• [TAREFA A REALIZAR]:
Reproduza o trecho do texto sobre como um homem segue outro, de "Não quero aqui" até "morte sobre nós.", inclusive, substituindo "líder" por "chefe".

• [TEXTO FORNECIDO]:
- - -

João Rego

Flectere si nequeo superos, Acheronta Movebo!* ( Virgílio em Eneida)

Não quero aqui falar sobre instituição democrática (partidos políticos, eleições, etc.). Gostaria de compartilhar algumas reflexões sobre como um homem segue outro homem, capturado pelo seu discurso e como sobre este projeta todas as suas esperanças até que, uma vez frustradas, coloca outro líder no lugar. Este é o momento celular, atávico e imutável do organismo político que o vem nutrindo ao longo da história.

Somos, logo após o nascimento, um dos animais que demora mais tempo para construir sua independência dos pais biológicos. E quando adquirimos a consciência, levamos ainda muito tempo vendo o universo através da proteção das figuras paternas. Exageramos, nessa fase, o poder e a omnipotência do pai, aquele que nos protege, nos pune e tem poder da vida e da morte sobre nós.

Na infância, não há como ver o mundo de outro modo.

Aos poucos, já adultos, construímos nossa visão de mundo com certa autonomia, porém carregando fortes traços dessa estrutura de dependência que tivemos na infância. É preciso ter algo em que acreditar para dar suporte à nossa existência, pois a realidade, muitas vezes, pode ser extremamente ameaçadora e precisamos de mecanismos de defesa para nos movermos diante da vida. Estes mecanismos são os afetos, por meio dos quais amamos, sofremos e tecemos nossa existência.

- - -

• [DADOS DISPONÍVEIS]:
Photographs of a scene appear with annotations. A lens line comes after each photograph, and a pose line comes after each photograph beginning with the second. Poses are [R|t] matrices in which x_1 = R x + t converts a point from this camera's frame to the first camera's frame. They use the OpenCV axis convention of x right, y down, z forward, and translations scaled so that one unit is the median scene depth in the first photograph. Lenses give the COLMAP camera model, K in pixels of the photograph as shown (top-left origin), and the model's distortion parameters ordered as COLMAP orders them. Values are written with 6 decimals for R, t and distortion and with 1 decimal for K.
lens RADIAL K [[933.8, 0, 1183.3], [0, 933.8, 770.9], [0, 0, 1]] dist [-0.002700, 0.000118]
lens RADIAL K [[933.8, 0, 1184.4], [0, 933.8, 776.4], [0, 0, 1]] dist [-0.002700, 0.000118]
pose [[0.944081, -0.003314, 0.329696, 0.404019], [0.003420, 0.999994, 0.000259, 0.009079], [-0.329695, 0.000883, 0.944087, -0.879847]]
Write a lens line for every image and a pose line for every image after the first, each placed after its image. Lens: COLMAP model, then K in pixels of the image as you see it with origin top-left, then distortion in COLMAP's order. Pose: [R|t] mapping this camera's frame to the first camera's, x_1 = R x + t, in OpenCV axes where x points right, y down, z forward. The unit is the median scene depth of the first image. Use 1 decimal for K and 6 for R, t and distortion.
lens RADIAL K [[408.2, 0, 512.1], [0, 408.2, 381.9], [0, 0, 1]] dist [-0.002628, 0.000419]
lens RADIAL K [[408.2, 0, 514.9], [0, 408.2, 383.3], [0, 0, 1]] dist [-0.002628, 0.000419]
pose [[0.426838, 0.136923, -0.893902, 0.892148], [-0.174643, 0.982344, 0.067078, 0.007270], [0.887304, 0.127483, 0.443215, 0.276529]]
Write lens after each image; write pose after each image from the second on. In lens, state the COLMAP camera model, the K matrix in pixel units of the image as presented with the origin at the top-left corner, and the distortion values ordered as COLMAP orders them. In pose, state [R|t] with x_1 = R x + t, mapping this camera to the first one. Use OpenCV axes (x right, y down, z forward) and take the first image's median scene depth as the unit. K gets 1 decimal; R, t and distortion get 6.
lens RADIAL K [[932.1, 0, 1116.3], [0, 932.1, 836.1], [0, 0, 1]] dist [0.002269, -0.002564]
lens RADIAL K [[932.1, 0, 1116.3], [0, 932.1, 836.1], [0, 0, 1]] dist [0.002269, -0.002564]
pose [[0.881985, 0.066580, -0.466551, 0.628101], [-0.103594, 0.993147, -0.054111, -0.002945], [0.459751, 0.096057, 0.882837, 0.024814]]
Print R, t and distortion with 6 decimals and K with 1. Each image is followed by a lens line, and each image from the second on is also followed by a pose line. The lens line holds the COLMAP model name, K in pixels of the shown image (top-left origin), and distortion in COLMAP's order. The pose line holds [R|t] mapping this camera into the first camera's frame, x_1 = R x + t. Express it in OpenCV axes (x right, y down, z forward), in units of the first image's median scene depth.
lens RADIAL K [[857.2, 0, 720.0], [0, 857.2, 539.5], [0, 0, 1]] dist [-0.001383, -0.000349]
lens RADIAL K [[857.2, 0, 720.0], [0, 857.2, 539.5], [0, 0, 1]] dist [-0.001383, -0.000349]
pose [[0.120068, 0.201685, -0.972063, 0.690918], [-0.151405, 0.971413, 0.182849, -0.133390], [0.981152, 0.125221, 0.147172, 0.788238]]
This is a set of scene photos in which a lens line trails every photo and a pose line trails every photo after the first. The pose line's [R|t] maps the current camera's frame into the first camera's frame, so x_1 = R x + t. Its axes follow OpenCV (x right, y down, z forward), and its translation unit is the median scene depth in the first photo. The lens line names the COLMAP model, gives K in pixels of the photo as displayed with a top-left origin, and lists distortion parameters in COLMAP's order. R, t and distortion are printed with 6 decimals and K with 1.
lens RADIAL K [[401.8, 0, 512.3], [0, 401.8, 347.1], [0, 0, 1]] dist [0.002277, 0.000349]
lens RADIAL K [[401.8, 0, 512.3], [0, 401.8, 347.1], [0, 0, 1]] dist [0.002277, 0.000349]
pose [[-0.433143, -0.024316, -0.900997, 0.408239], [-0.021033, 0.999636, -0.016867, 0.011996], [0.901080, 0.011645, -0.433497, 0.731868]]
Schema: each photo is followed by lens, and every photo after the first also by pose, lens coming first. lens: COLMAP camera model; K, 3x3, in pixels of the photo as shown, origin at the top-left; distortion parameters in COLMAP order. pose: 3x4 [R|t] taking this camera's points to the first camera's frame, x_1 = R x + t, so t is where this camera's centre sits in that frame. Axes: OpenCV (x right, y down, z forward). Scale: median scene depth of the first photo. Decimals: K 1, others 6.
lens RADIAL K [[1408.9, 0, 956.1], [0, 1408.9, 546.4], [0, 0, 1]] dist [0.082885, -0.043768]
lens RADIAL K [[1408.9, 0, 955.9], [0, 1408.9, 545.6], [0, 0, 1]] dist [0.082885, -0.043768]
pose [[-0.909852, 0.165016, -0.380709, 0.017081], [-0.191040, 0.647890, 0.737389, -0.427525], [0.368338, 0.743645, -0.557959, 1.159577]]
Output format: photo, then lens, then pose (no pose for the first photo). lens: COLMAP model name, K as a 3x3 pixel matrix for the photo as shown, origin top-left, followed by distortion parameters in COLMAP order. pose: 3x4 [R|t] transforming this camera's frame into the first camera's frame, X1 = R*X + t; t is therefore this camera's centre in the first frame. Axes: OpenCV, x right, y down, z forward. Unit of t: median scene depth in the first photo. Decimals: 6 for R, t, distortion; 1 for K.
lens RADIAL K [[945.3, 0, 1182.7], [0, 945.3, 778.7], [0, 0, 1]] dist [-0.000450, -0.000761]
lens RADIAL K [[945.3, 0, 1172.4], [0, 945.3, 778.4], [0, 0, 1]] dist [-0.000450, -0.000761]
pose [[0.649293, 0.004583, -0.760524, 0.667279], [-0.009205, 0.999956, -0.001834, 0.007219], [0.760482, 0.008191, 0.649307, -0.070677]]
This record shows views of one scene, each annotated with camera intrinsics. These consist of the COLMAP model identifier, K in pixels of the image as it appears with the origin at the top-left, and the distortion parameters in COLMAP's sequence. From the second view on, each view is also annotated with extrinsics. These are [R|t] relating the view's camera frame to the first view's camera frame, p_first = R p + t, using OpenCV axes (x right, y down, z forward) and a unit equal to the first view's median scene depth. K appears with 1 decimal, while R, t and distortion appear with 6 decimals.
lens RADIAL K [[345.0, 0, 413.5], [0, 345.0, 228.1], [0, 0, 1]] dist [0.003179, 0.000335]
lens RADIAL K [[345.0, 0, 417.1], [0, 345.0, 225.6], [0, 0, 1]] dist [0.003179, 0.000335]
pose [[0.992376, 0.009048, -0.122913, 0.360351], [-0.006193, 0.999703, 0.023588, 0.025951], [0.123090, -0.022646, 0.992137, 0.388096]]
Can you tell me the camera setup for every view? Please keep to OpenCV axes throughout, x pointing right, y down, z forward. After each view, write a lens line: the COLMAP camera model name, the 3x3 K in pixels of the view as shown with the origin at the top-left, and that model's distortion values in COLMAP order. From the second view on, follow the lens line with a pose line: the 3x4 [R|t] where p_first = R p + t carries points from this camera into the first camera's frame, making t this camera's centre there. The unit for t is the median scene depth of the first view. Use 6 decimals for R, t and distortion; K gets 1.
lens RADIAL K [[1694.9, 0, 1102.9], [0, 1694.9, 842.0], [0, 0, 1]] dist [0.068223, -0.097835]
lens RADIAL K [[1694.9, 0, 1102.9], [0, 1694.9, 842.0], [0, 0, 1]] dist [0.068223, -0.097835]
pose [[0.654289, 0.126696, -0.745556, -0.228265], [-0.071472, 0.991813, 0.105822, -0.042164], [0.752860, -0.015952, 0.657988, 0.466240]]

- - -

• [RESPOSTA AO PROBLEMA]:
Não quero aqui falar sobre instituição democrática (partidos políticos, eleições, etc.). Gostaria de compartilhar algumas reflexões sobre como um homem segue outro homem, capturado pelo seu discurso e como sobre este projeta todas as suas esperanças até que, uma vez frustradas, coloca outro chefe no lugar. Este é o momento celular, atávico e imutável do organismo político que o vem nutrindo ao longo da história.

Somos, logo após o nascimento, um dos animais que demora mais tempo para construir sua independência dos pais biológicos. E quando adquirimos a consciência, levamos ainda muito tempo vendo o universo através da proteção das figuras paternas. Exageramos, nessa fase, o poder e a omnipotência do pai, aquele que nos protege, nos pune e tem poder da vida e da morte sobre nós.